● **EXERCISE**
Only an exact copy of the entries will serve as the answer.

● **PROVIDED RECORDS**
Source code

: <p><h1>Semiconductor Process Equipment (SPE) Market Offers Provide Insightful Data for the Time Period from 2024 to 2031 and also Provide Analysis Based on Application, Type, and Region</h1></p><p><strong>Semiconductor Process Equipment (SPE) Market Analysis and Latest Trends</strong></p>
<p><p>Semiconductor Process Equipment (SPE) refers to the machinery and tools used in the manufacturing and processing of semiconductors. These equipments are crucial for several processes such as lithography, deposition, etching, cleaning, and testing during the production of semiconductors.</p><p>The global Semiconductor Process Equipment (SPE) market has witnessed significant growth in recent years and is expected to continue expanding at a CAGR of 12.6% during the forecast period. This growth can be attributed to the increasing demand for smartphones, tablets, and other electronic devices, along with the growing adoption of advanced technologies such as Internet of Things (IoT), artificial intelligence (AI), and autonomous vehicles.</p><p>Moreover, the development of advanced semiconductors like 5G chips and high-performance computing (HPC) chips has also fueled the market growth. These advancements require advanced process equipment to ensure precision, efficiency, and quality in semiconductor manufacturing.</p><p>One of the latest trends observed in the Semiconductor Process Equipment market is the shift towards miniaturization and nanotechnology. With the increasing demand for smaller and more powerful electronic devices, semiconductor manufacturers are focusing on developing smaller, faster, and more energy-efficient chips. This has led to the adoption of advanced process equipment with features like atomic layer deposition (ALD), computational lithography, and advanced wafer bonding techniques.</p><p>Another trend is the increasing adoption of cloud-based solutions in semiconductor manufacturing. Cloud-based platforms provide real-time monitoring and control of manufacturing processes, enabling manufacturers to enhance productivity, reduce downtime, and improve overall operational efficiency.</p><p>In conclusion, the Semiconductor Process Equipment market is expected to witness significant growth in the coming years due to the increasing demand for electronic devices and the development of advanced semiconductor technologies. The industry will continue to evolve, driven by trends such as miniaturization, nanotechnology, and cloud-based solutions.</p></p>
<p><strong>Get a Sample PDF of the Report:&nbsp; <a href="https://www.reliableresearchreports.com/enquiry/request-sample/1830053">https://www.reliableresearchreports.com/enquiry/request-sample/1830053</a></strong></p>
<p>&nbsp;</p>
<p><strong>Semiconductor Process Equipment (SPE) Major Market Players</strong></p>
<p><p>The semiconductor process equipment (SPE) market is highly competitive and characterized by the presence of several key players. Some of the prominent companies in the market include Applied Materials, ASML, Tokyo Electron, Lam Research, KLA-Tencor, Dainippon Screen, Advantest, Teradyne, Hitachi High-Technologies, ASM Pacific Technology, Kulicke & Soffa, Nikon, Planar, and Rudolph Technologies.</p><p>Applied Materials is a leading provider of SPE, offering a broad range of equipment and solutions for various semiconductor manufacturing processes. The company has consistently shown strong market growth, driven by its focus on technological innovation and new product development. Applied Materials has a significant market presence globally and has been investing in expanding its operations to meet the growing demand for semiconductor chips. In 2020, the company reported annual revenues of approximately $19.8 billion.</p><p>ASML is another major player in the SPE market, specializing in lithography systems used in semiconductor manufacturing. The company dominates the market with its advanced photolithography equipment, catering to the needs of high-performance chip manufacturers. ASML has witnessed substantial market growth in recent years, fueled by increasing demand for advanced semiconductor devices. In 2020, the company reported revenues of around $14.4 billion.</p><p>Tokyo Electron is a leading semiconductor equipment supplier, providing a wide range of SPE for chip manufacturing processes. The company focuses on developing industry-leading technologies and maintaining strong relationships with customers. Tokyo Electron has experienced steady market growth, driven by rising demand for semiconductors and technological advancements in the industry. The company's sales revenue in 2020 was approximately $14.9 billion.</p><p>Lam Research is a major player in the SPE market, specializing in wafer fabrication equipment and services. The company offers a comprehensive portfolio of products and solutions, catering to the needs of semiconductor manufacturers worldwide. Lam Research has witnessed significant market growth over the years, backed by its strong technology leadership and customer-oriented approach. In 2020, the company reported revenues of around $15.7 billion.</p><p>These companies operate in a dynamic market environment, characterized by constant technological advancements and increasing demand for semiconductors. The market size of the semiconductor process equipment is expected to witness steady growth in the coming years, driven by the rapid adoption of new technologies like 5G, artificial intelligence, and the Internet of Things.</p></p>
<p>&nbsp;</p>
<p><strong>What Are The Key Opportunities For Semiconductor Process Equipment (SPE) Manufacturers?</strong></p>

● **ANSWER SPACE**
Source code

: <p><h1>Semiconductor Process Equipment (SPE) Market Offers Provide Insightful Data for the Time Period from 2024 to 2031 and also Provide Analysis Based on Application, Type, and Region</h1></p><p><strong>Semiconductor Process Equipment (SPE) Market Analysis and Latest Trends</strong></p>
<p><p>Semiconductor Process Equipment (SPE) refers to the machinery and tools used in the manufacturing and processing of semiconductors. These equipments are crucial for several processes such as lithography, deposition, etching, cleaning, and testing during the production of semiconductors.</p><p>The global Semiconductor Process Equipment (SPE) market has witnessed significant growth in recent years and is expected to continue expanding at a CAGR of 12.6% during the forecast period. This growth can be attributed to the increasing demand for smartphones, tablets, and other electronic devices, along with the growing adoption of advanced technologies such as Internet of Things (IoT), artificial intelligence (AI), and autonomous vehicles.</p><p>Moreover, the development of advanced semiconductors like 5G chips and high-performance computing (HPC) chips has also fueled the market growth. These advancements require advanced process equipment to ensure precision, efficiency, and quality in semiconductor manufacturing.</p><p>One of the latest trends observed in the Semiconductor Process Equipment market is the shift towards miniaturization and nanotechnology. With the increasing demand for smaller and more powerful electronic devices, semiconductor manufacturers are focusing on developing smaller, faster, and more energy-efficient chips. This has led to the adoption of advanced process equipment with features like atomic layer deposition (ALD), computational lithography, and advanced wafer bonding techniques.</p><p>Another trend is the increasing adoption of cloud-based solutions in semiconductor manufacturing. Cloud-based platforms provide real-time monitoring and control of manufacturing processes, enabling manufacturers to enhance productivity, reduce downtime, and improve overall operational efficiency.</p><p>In conclusion, the Semiconductor Process Equipment market is expected to witness significant growth in the coming years due to the increasing demand for electronic devices and the development of advanced semiconductor technologies. The industry will continue to evolve, driven by trends such as miniaturization, nanotechnology, and cloud-based solutions.</p></p>
<p><strong>Get a Sample PDF of the Report:&nbsp; <a href="https://www.reliableresearchreports.com/enquiry/request-sample/1830053">https://www.reliableresearchreports.com/enquiry/request-sample/1830053</a></strong></p>
<p>&nbsp;</p>
<p><strong>Semiconductor Process Equipment (SPE) Major Market Players</strong></p>
<p><p>The semiconductor process equipment (SPE) market is highly competitive and characterized by the presence of several key players. Some of the prominent companies in the market include Applied Materials, ASML, Tokyo Electron, Lam Research, KLA-Tencor, Dainippon Screen, Advantest, Teradyne, Hitachi High-Technologies, ASM Pacific Technology, Kulicke & Soffa, Nikon, Planar, and Rudolph Technologies.</p><p>Applied Materials is a leading provider of SPE, offering a broad range of equipment and solutions for various semiconductor manufacturing processes. The company has consistently shown strong market growth, driven by its focus on technological innovation and new product development. Applied Materials has a significant market presence globally and has been investing in expanding its operations to meet the growing demand for semiconductor chips. In 2020, the company reported annual revenues of approximately $19.8 billion.</p><p>ASML is another major player in the SPE market, specializing in lithography systems used in semiconductor manufacturing. The company dominates the market with its advanced photolithography equipment, catering to the needs of high-performance chip manufacturers. ASML has witnessed substantial market growth in recent years, fueled by increasing demand for advanced semiconductor devices. In 2020, the company reported revenues of around $14.4 billion.</p><p>Tokyo Electron is a leading semiconductor equipment supplier, providing a wide range of SPE for chip manufacturing processes. The company focuses on developing industry-leading technologies and maintaining strong relationships with customers. Tokyo Electron has experienced steady market growth, driven by rising demand for semiconductors and technological advancements in the industry. The company's sales revenue in 2020 was approximately $14.9 billion.</p><p>Lam Research is a major player in the SPE market, specializing in wafer fabrication equipment and services. The company offers a comprehensive portfolio of products and solutions, catering to the needs of semiconductor manufacturers worldwide. Lam Research has witnessed significant market growth over the years, backed by its strong technology leadership and customer-oriented approach. In 2020, the company reported revenues of around $15.7 billion.</p><p>These companies operate in a dynamic market environment, characterized by constant technological advancements and increasing demand for semiconductors. The market size of the semiconductor process equipment is expected to witness steady growth in the coming years, driven by the rapid adoption of new technologies like 5G, artificial intelligence, and the Internet of Things.</p></p>
<p>&nbsp;</p>
<p><strong>What Are The Key Opportunities For Semiconductor Process Equipment (SPE) Manufacturers?</strong></p>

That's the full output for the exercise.